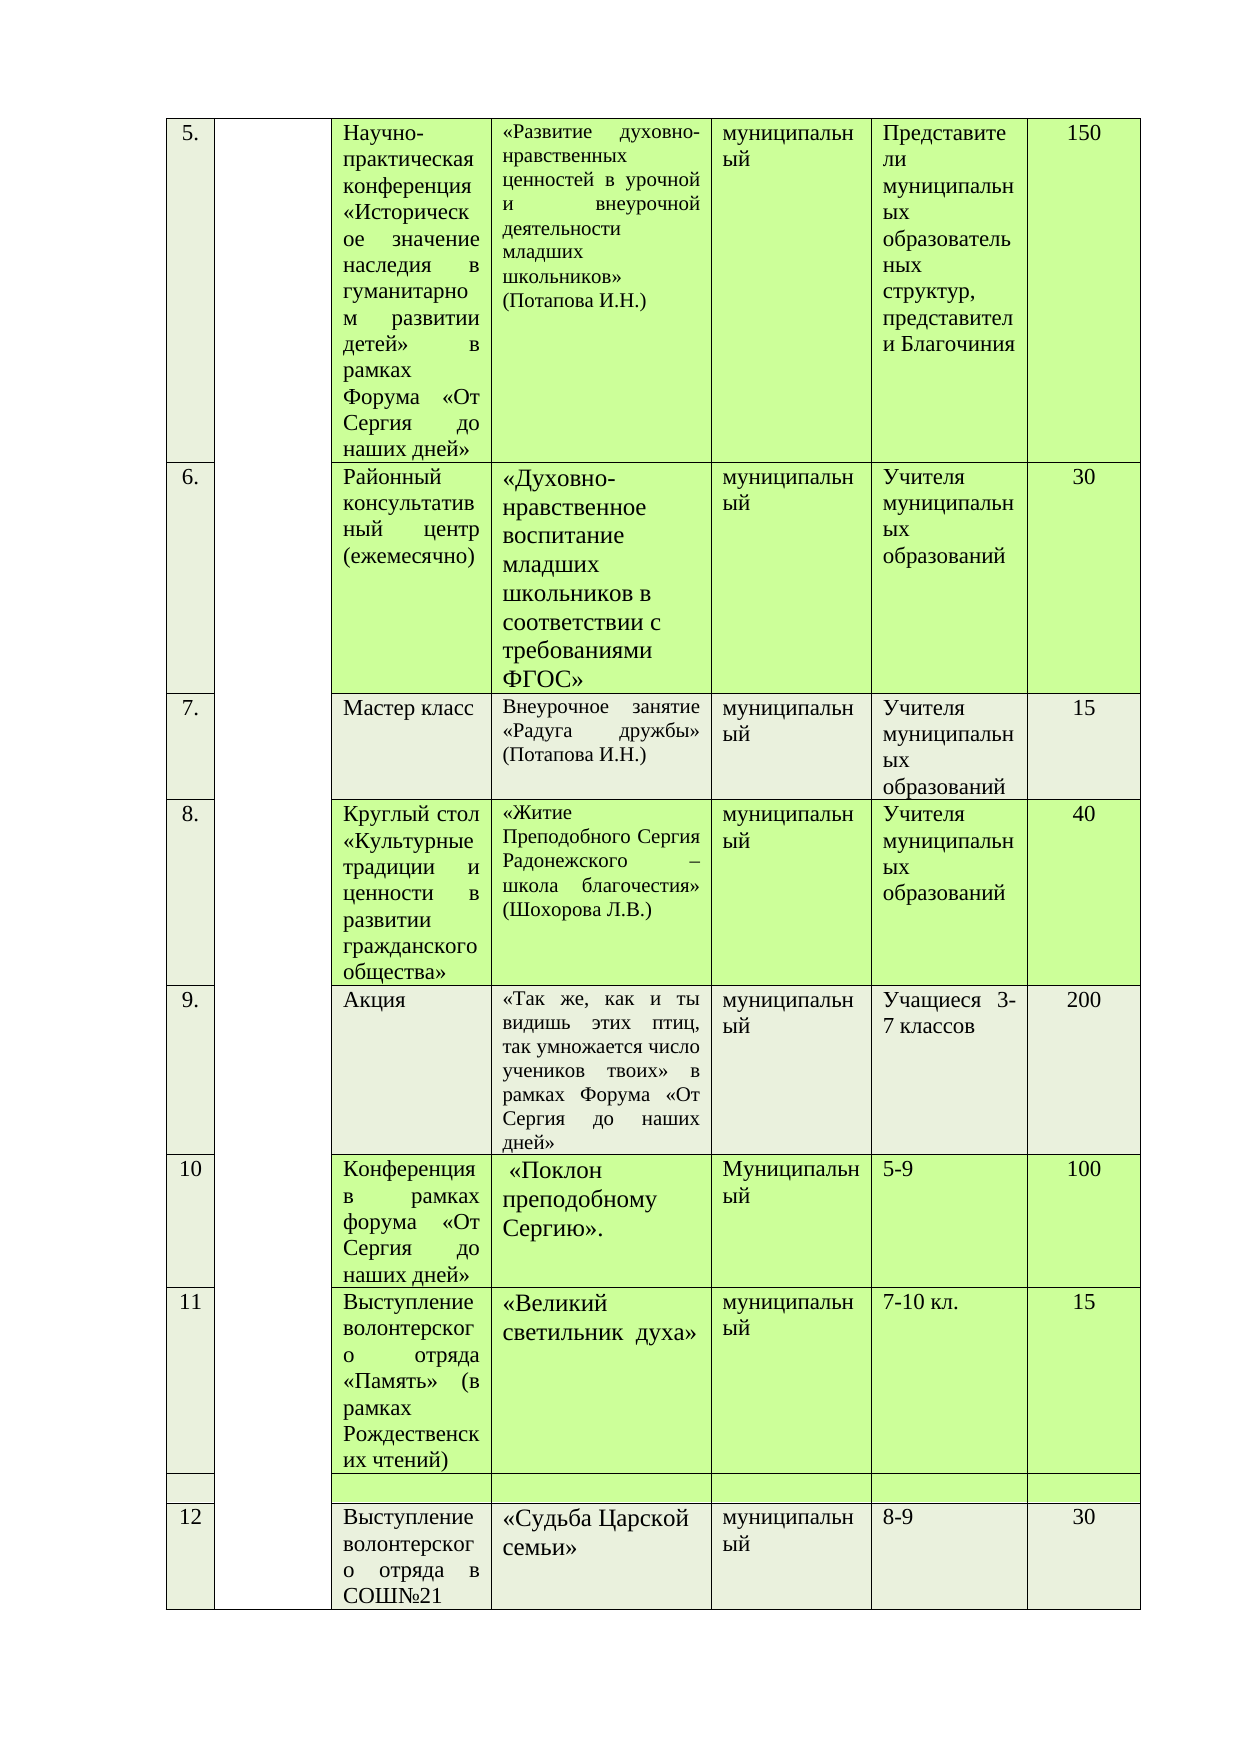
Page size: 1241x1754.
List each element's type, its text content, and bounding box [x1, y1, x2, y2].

table_cell Акция [332, 986, 491, 1154]
table_cell Муниципальный [712, 1155, 871, 1287]
table_cell [492, 1474, 711, 1502]
table_cell 12 [167, 1504, 214, 1609]
table_cell Учителя муниципальных образований [872, 463, 1027, 693]
table_cell [332, 1474, 491, 1502]
table_cell 5-9 [872, 1155, 1027, 1287]
table_cell 8. [167, 800, 214, 985]
table_cell 9. [167, 986, 214, 1154]
table_cell Научно-практическая конференция «Историческое значение наследия в гуманитарном развитии детей» в рамках Форума «От Сергия до наших дней» [332, 119, 491, 462]
table_cell 150 [1028, 119, 1140, 462]
table_cell «Поклон преподобному Сергию». [492, 1155, 711, 1287]
table_cell Мастер класс [332, 694, 491, 799]
table_cell 10 [167, 1155, 214, 1287]
table_cell «Судьба Царской семьи» [492, 1504, 711, 1609]
table_cell 40 [1028, 800, 1140, 985]
table_cell 200 [1028, 986, 1140, 1154]
table_cell муниципальный [712, 800, 871, 985]
table_cell «Великий светильник духа» [492, 1288, 711, 1473]
table_cell «Так же, как и ты видишь этих птиц, так умножается число учеников твоих» в рамках Форума «От Сергия до наших дней» [492, 986, 711, 1154]
table_cell Выступление волонтерского отряда в СОШ№21 [332, 1504, 491, 1609]
table_cell Выступление волонтерского отряда «Память» (в рамках Рождественских чтений) [332, 1288, 491, 1473]
table_cell [167, 1474, 214, 1502]
table_cell 30 [1028, 1504, 1140, 1609]
table_cell [712, 1474, 871, 1502]
table_cell Конференция в рамках форума «От Сергия до наших дней» [332, 1155, 491, 1287]
table_cell Учащиеся 3-7 классов [872, 986, 1027, 1154]
table_cell муниципальный [712, 463, 871, 693]
table_cell «Развитие духовно-нравственных ценностей в урочной и внеурочной деятельности младших школьников» (Потапова И.Н.) [492, 119, 711, 462]
table_cell Районный консультативный центр (ежемесячно) [332, 463, 491, 693]
table_cell 5. [167, 119, 214, 462]
table_cell Представители муниципальных образовательных структур, представители Благочиния [872, 119, 1027, 462]
table_cell «Житие Преподобного Сергия Радонежского – школа благочестия» (Шохорова Л.В.) [492, 800, 711, 985]
table_cell 15 [1028, 1288, 1140, 1473]
table_cell муниципальный [712, 119, 871, 462]
table_cell муниципальный [712, 694, 871, 799]
table_cell [872, 1474, 1027, 1502]
table_cell муниципальный [712, 1288, 871, 1473]
table_cell [1028, 1474, 1140, 1502]
table_cell 100 [1028, 1155, 1140, 1287]
table_cell 6. [167, 463, 214, 693]
table_cell муниципальный [712, 1504, 871, 1609]
table_cell 8-9 [872, 1504, 1027, 1609]
table_cell «Духовно-нравственное воспитание младших школьников в соответствии с требованиями ФГОС» [492, 463, 711, 693]
table_cell 7-10 кл. [872, 1288, 1027, 1473]
table_cell 11 [167, 1288, 214, 1473]
table_cell муниципальный [712, 986, 871, 1154]
table_cell 7. [167, 694, 214, 799]
table_cell Внеурочное занятие «Радуга дружбы» (Потапова И.Н.) [492, 694, 711, 799]
table_cell Круглый стол «Культурные традиции и ценности в развитии гражданского общества» [332, 800, 491, 985]
table_cell Учителя муниципальных образований [872, 694, 1027, 799]
table_cell Учителя муниципальных образований [872, 800, 1027, 985]
table_cell 15 [1028, 694, 1140, 799]
table_cell 30 [1028, 463, 1140, 693]
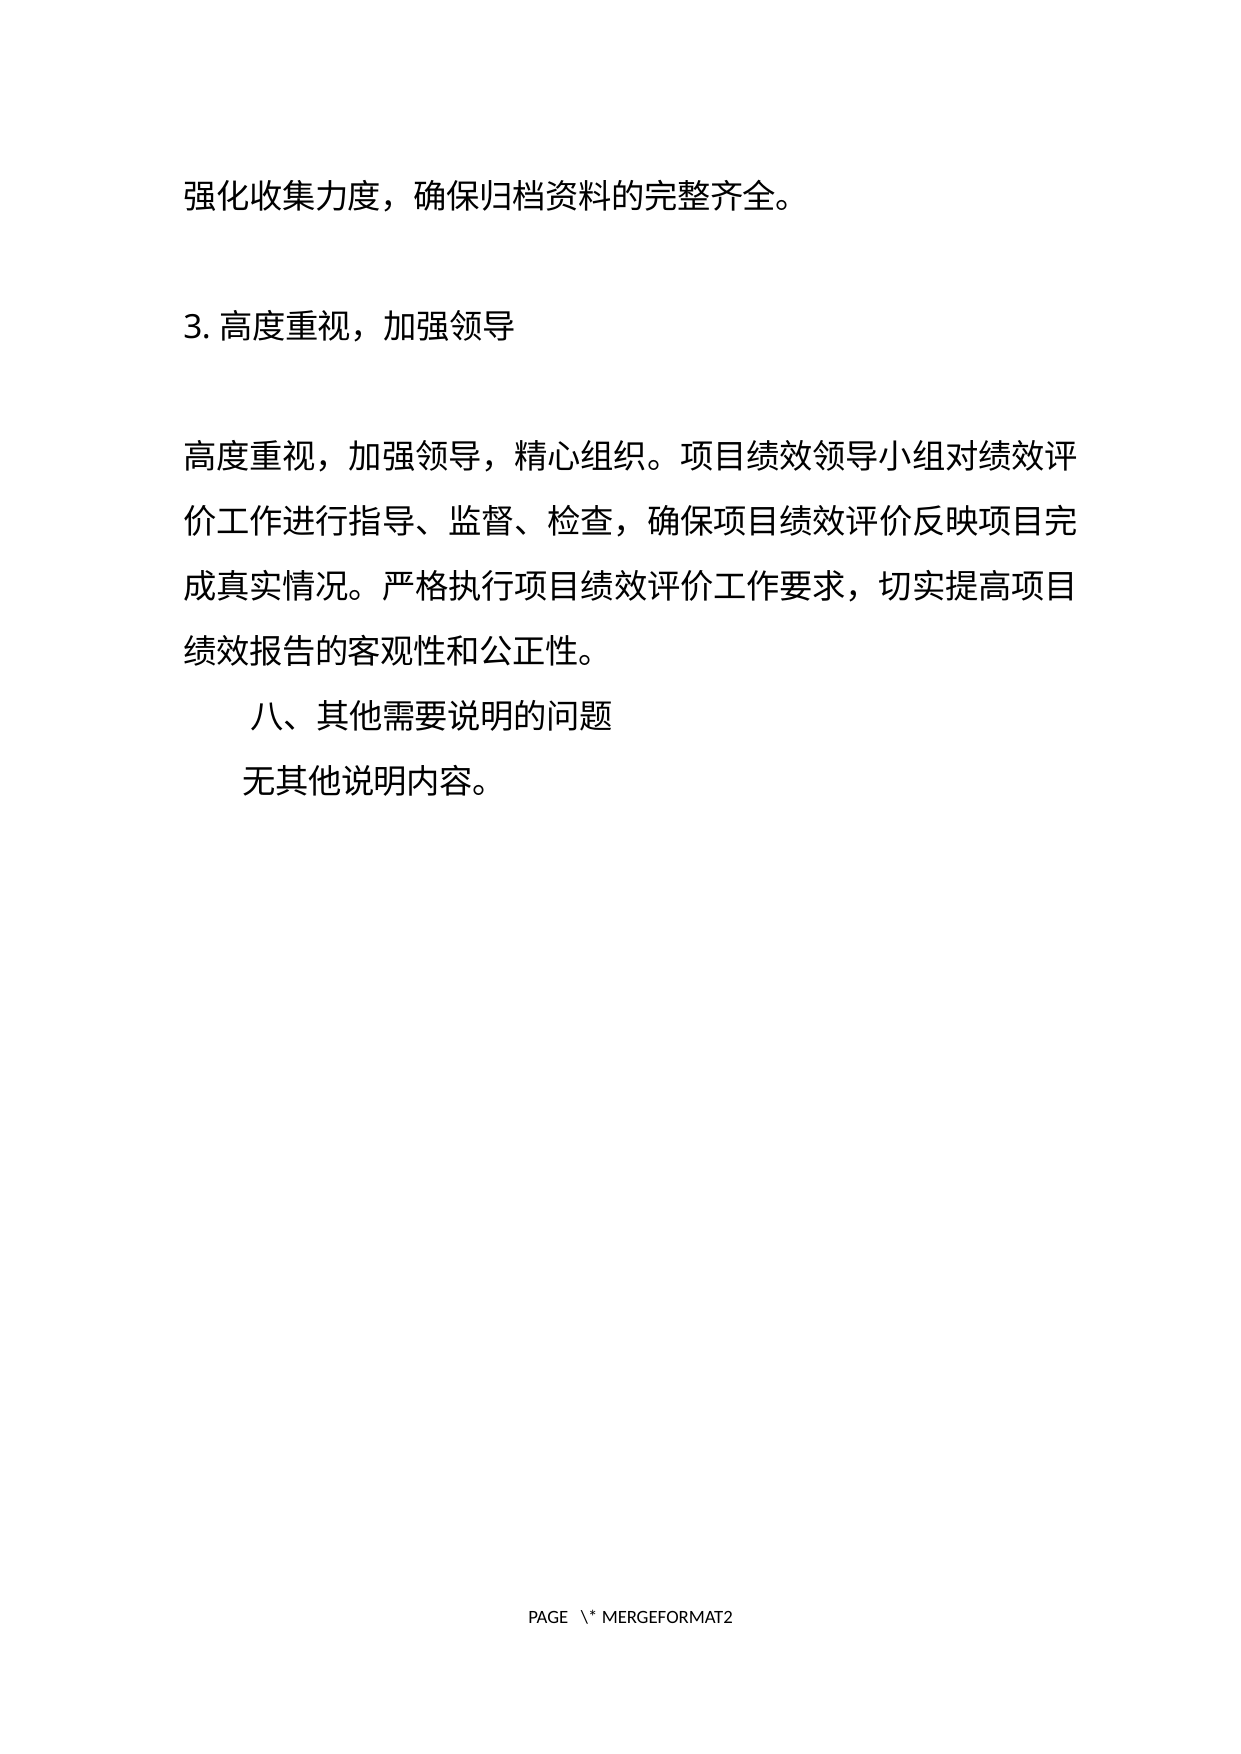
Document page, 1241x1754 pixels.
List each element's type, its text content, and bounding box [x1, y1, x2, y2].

text 无其他说明内容。 [183, 747, 1078, 812]
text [183, 162, 1078, 682]
text 八、其他需要说明的问题 [183, 682, 1078, 747]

◇ ◇ ◇

Task goal ▸ Each line above that includes the word "волонтерского" is to be copied.

Result ▸
table_cell Выступление волонтерского отряда в СОШ№21 [332, 1504, 491, 1609]
table_cell Выступление волонтерского отряда «Память» (в рамках Рождественских чтений) [332, 1288, 491, 1473]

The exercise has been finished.